Senator XENOPHON: It’s good to clarify that. I’m almost finished. The Senate inquiry some time ago found that there were a number of points of fault in the Pel-Air incident. It’s clear there are a number of impositions on Mr James. Can CASA advise what other officials or what other entities by title, not name have had a remedial action placed on them in terms of whether there were multiple points of fault leading to this incident?

Mr Carmody: Sorry, Senator, can I just clarify that. Are you talking specifically about the Pel-Air incident?

Senator XENOPHON: Yes, I am.

Mr Carmody: And whether we have placed restrictions on anyone else? Senator

XENOPHON: Yes. Mr Carmody: I can take it on notice, but I understand the only restriction that was placed would be a restriction placed on the pilot in command, at this stage. I don’t believe any other restrictions have been placed on the first officer, but I can check.

Senator XENOPHON: And not on management issues with Pel-Air and their systems? Mr Carmody: I don’t know whether that leads to any restrictions, but I’ll take that on notice. Senator XENOPHON: And, on notice, there are issues of air traffic control and weather forecasting, so, if not restrictions, were there recommendations made in relation to improvements of that?

Mr Carmody: Certainly I’m aware that a number of changes or improvements were made post that accident, but I can provide those responses on notice. I think they’ve been provided before, but I’m quite happy to provide them.

Senator XENOPHON: Okay. On notice, after the release of the report, can you advise the committee of every person who was identified as contributing to the accident directly or indirectly and any action that CASA has taken in respect of those persons. That is something that can be done after the ATSB report.

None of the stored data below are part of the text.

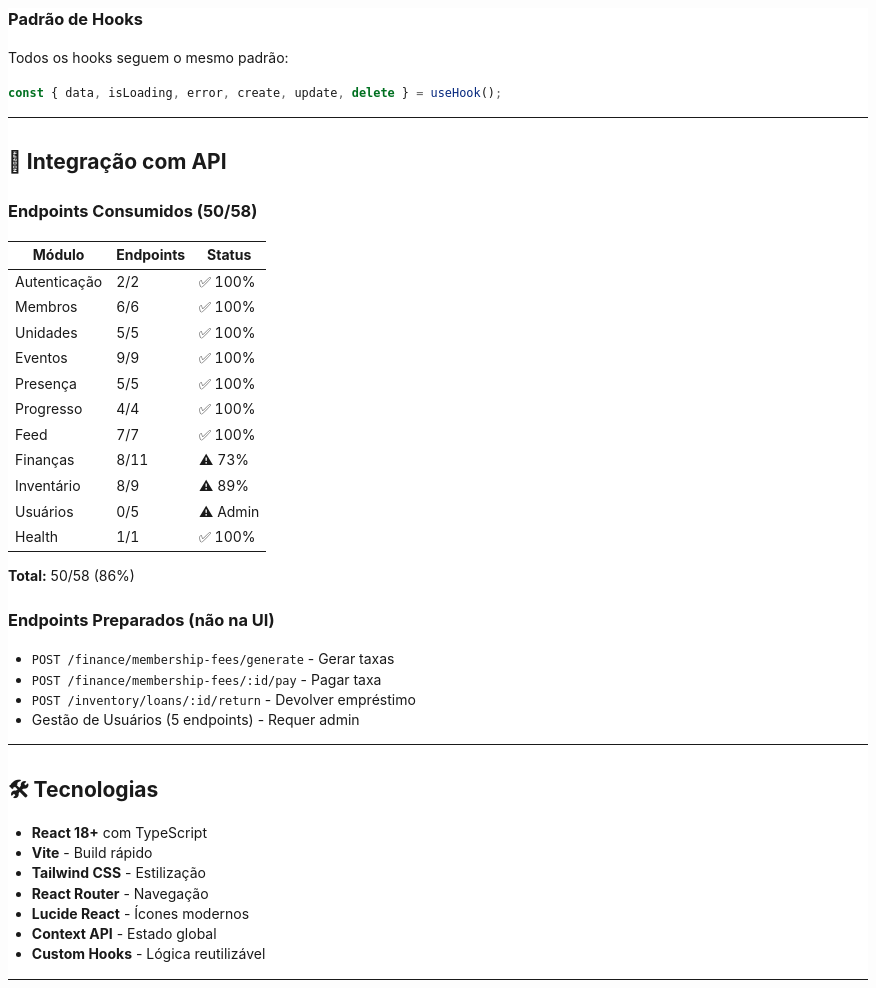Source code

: ### Padrão de Hooks
Todos os hooks seguem o mesmo padrão:
```typescript
const { data, isLoading, error, create, update, delete } = useHook();
```

---

## 📡 Integração com API

### Endpoints Consumidos (50/58)

| Módulo | Endpoints | Status |
|--------|-----------|--------|
| Autenticação | 2/2 | ✅ 100% |
| Membros | 6/6 | ✅ 100% |
| Unidades | 5/5 | ✅ 100% |
| Eventos | 9/9 | ✅ 100% |
| Presença | 5/5 | ✅ 100% |
| Progresso | 4/4 | ✅ 100% |
| Feed | 7/7 | ✅ 100% |
| Finanças | 8/11 | ⚠️ 73% |
| Inventário | 8/9 | ⚠️ 89% |
| Usuários | 0/5 | ⚠️ Admin |
| Health | 1/1 | ✅ 100% |

**Total:** 50/58 (86%)

### Endpoints Preparados (não na UI)
- `POST /finance/membership-fees/generate` - Gerar taxas
- `POST /finance/membership-fees/:id/pay` - Pagar taxa
- `POST /inventory/loans/:id/return` - Devolver empréstimo
- Gestão de Usuários (5 endpoints) - Requer admin

---

## 🛠️ Tecnologias

- **React 18+** com TypeScript
- **Vite** - Build rápido
- **Tailwind CSS** - Estilização
- **React Router** - Navegação
- **Lucide React** - Ícones modernos
- **Context API** - Estado global
- **Custom Hooks** - Lógica reutilizável

---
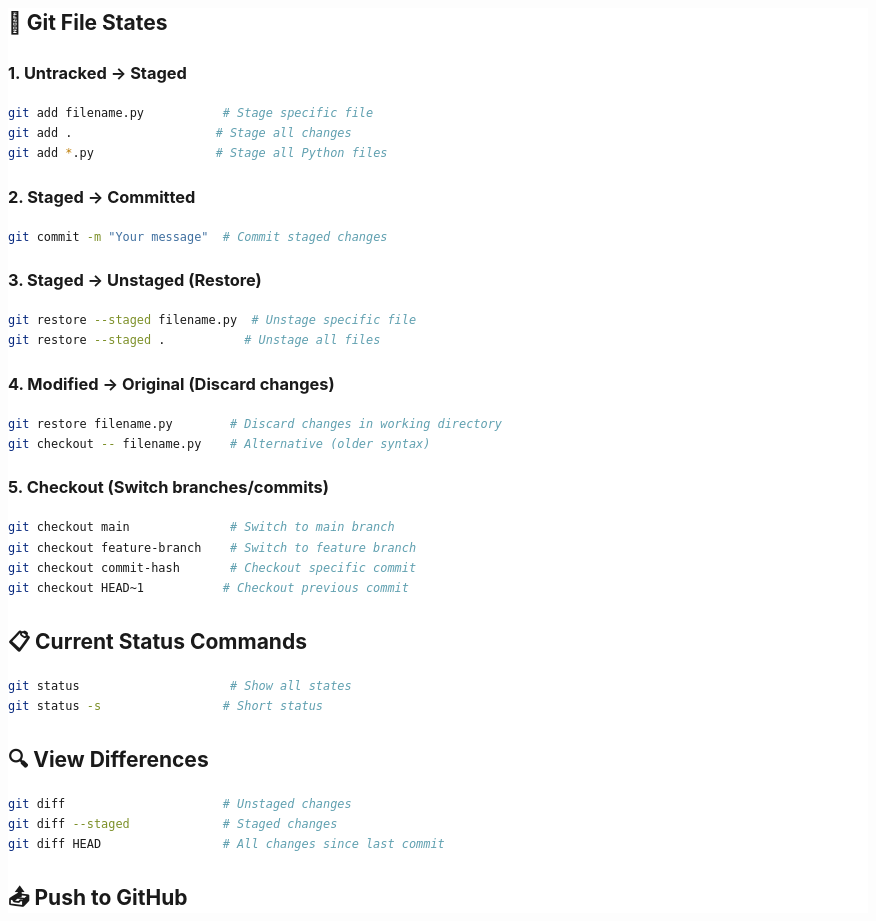 ## 🔄 Git File States

### 1. **Untracked** → **Staged**
```bash
git add filename.py           # Stage specific file
git add .                    # Stage all changes
git add *.py                 # Stage all Python files
```

### 2. **Staged** → **Committed**
```bash
git commit -m "Your message"  # Commit staged changes
```

### 3. **Staged** → **Unstaged** (Restore)
```bash
git restore --staged filename.py  # Unstage specific file
git restore --staged .           # Unstage all files
```

### 4. **Modified** → **Original** (Discard changes)
```bash
git restore filename.py        # Discard changes in working directory
git checkout -- filename.py    # Alternative (older syntax)
```

### 5. **Checkout** (Switch branches/commits)
```bash
git checkout main              # Switch to main branch
git checkout feature-branch    # Switch to feature branch
git checkout commit-hash       # Checkout specific commit
git checkout HEAD~1           # Checkout previous commit
```

## 📋 Current Status Commands

```bash
git status                     # Show all states
git status -s                 # Short status
```

## 🔍 View Differences

```bash
git diff                      # Unstaged changes
git diff --staged             # Staged changes
git diff HEAD                 # All changes since last commit
```

## 📤 Push to GitHub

Mr Carmody: We will have to wait for the ATSB report, but ertainly.

Question on notice no. 124  Portfolio question number: 447

2017-18 Supplementary budget estimates

Rural and Regional Affairs and Transport Committee, Infrastructure and Regional Development Portfolio

Senator Glenn Sterle: asked the Civil Aviation Safety Authority on 27 October 2017

Senator STERLE: Mr Carmody, I know you are just going to have a read of that, but I want to be very, very precise here. Dr Aleck, I’m going to ask you, in terms of your investigation and interviewing of Mr Ashby, did your investigators ask Mr Ashby if he sought approval to fly the drone over Parliament House from any government agency, department or bodysecurity agency?

Dr Aleck: I will take your question on notice as to whether he was asked if he had asked permission, but what we do have in the material in fact that’s before me now is that we inquired of the AFP and of the organiser of the event, and no permission was sought of those

Senator STERLE: I will come back a couple of steps. Can you tell this committee: did your investigators ask Mr Ashby or did Mr Ashby offer advice or answer your investigators’ questions that he sought approval from the AFP to fly the drone?

Dr Aleck: That information I haven’t looked all through this yet, but I can’t answer that question at the moment. I’m not aware of that, but I haven’t looked thoroughly at the materials.

Senator STERLE: How long would it take you to get that information?

Dr Aleck: Whether our investigator asked Mr Ashby that question?

Senator STERLE: Whether Mr Ashby offered an answer to your investigators that he sought approval to fly the drone over
Parliament House on that day from the AFP?

Dr Aleck: It shouldn’t take long.

Senator STERLE: Thank you. I’ll wait for that answer.